● 任务 A
下面关于 TiDB 备份报错的讨论里有一条 ERROR 日志。请按顺序写出这条日志里每对方括号中的内容。
● 任务 B
下面有一段关于 TiDB 备份报错的讨论,请从它最后一句后面接着往下写。

● 阅读材料
^^^^^^^^^^^^^^^^

提示:"EpochNotMatch current epoch of region 2 is conf_ver: 5 version: 38, but you sent conf_ver: 5 version: 37”
这表示什么意思?能简单解释下吗?谢谢:handshake:

参考官方文档 https://docs.pingcap.com/zh/tidb-in-kubernetes/v1.1/backup-to-aws-s3-using-br 做的操作。

发起备份请求时需要向 leader 请求,发生这个错误时候可能是 leader 发生了切换;后续的日志看有很多 pd 请求失败,请问出现异常时 pd 服务是否正常


从上图看,pd应该没有发生切换吧(是不是不建议用一个pd节点:joy:)
我这边pd的log,你看有帮助不?
pd.log (2.6 MB)
查了下ERROR信息,发现有大量如下信息

麻烦了:handshake:

[2020/07/06 03:45:56.231 +00:00] [ERROR] [client.go:408] [“update GC safePoint with TTL failed”] [error=“rpc error: code = DeadlineExceeded desc = context deadline exceeded”]

不是指 pd 的 leader 切换,是指 region 的 leader 切换。EpochNotMatch current epoch of region 2 这个错误是可以忽略的,不会导致出错退出。

^^^^^^^^^^^^^^^^

● 所给资料
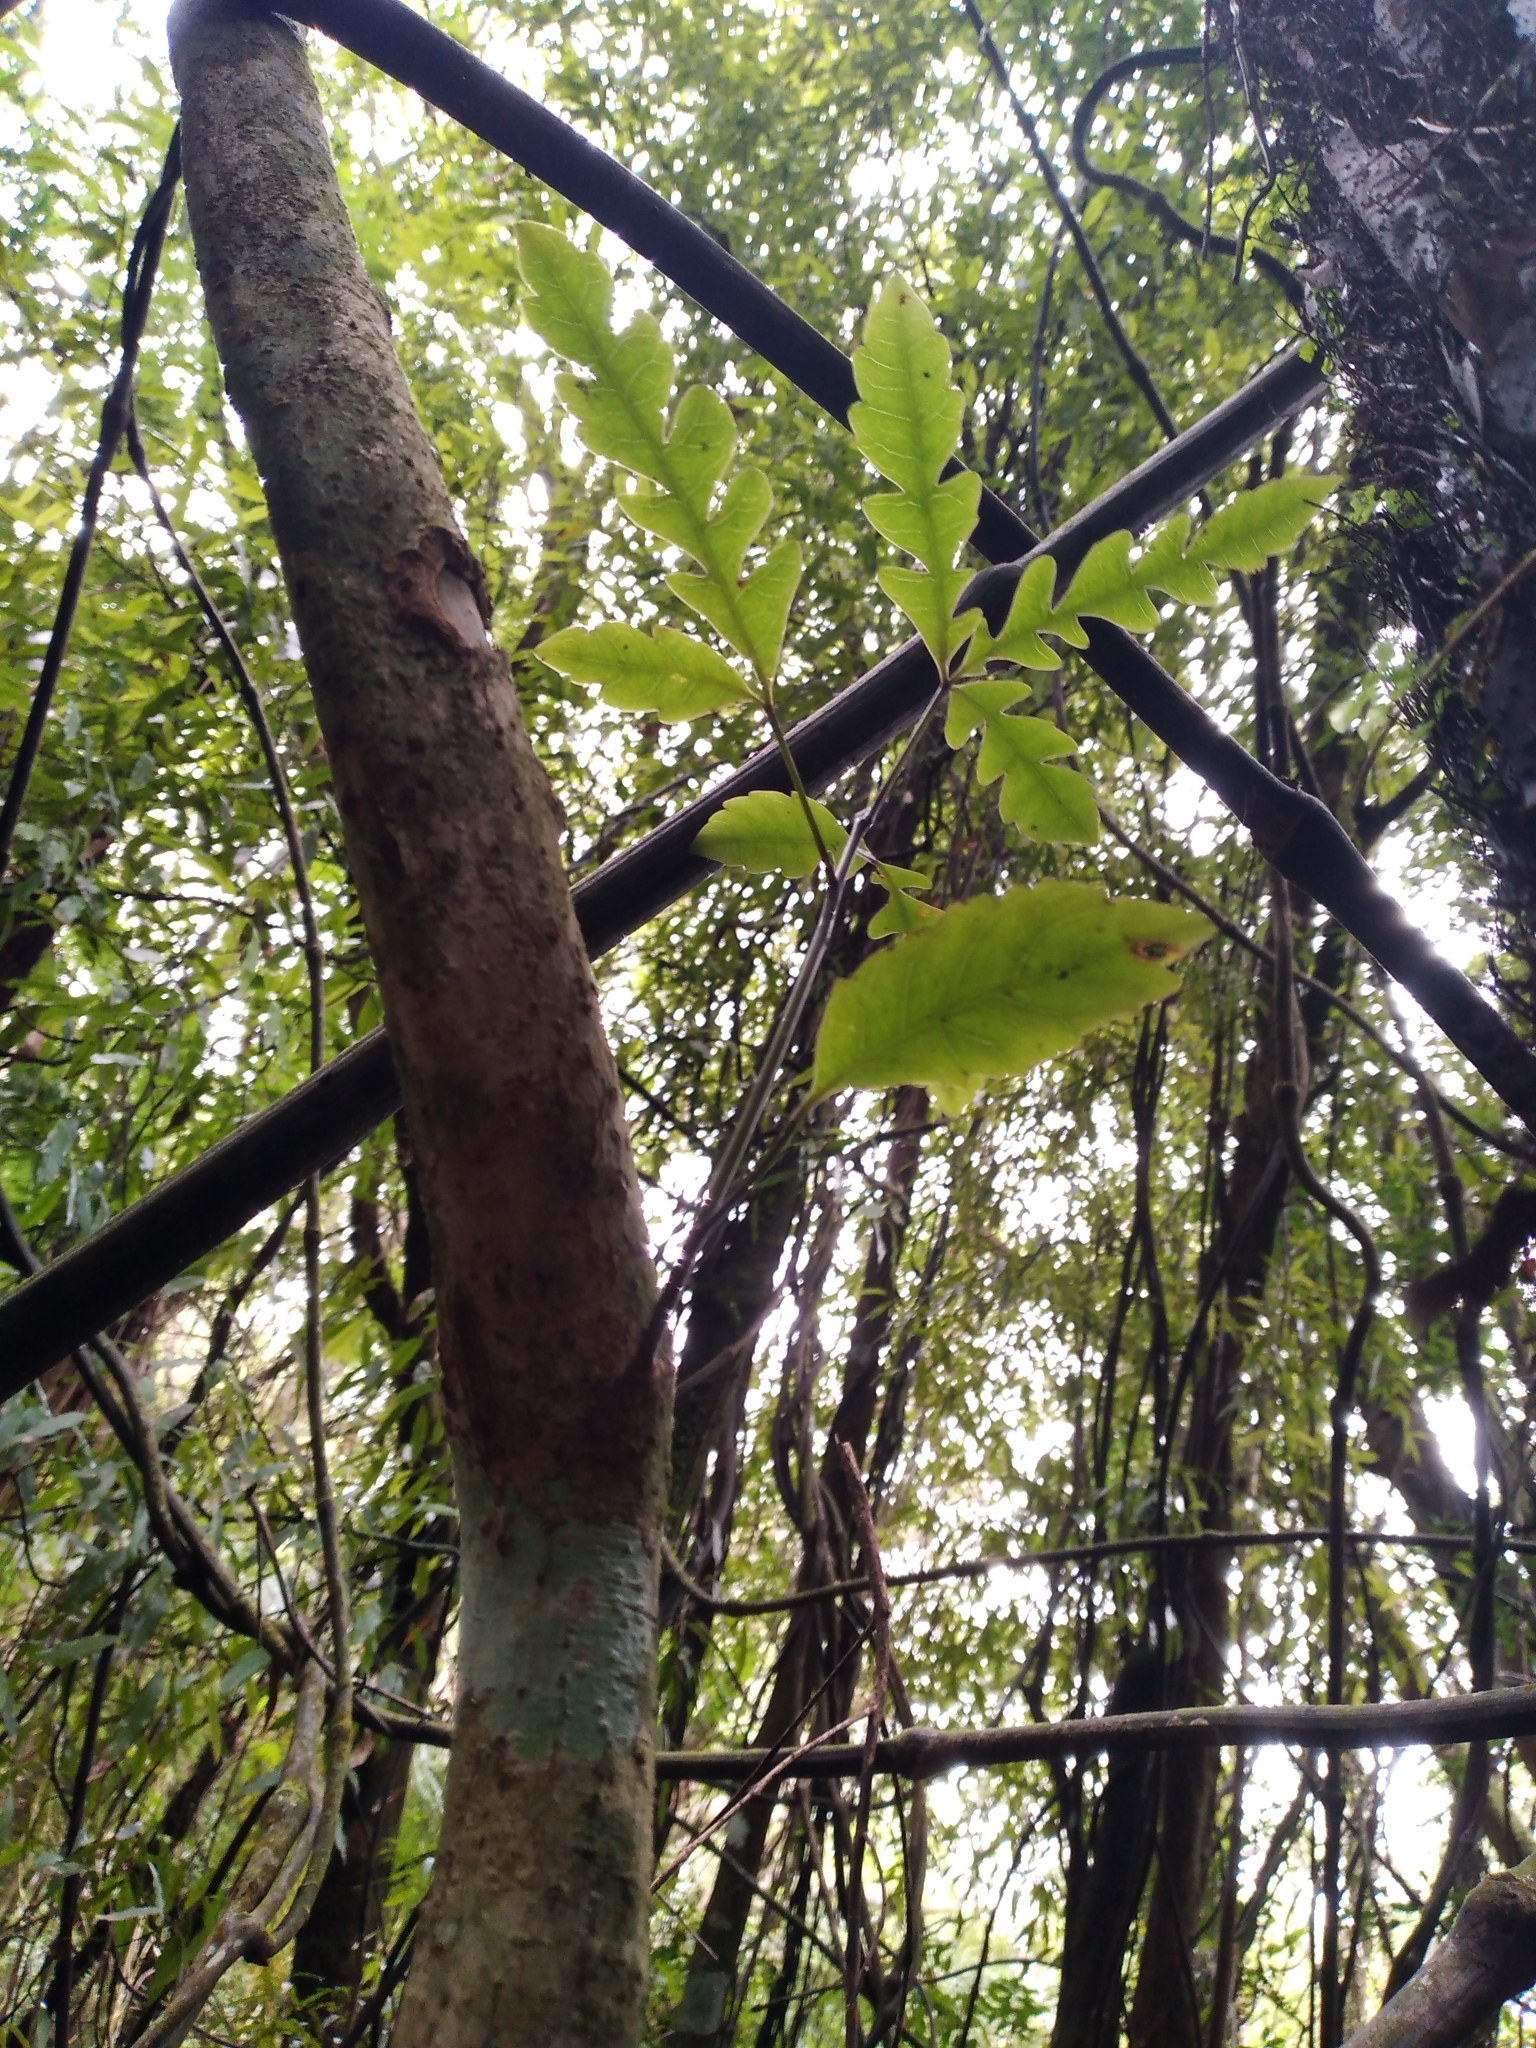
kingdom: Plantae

^^^^^^^^^^^^^^^^

● 答案 A
1. 2020/07/06 03:45:56.231 +00:00
2. ERROR
3. client.go:408
4. “update GC safePoint with TTL failed”
5. error=“rpc error: code = DeadlineExceeded desc = context deadline exceeded”

● 答案 B
是这个错误导致出错退出的,原因是向 pd 更新 service 的 GC safepoint 失败。从 pd 的日志看,可能是网络出现了一些问题。

rpc error: code = DeadlineExceeded desc 这个 rpc error 一般是 pd 服务不可用,或者网络异常会出现

pd更新service 的 GC safepoin的时候,pd要跟谁通信?跟tikv吗?这个测试环境只是创建了一个pd。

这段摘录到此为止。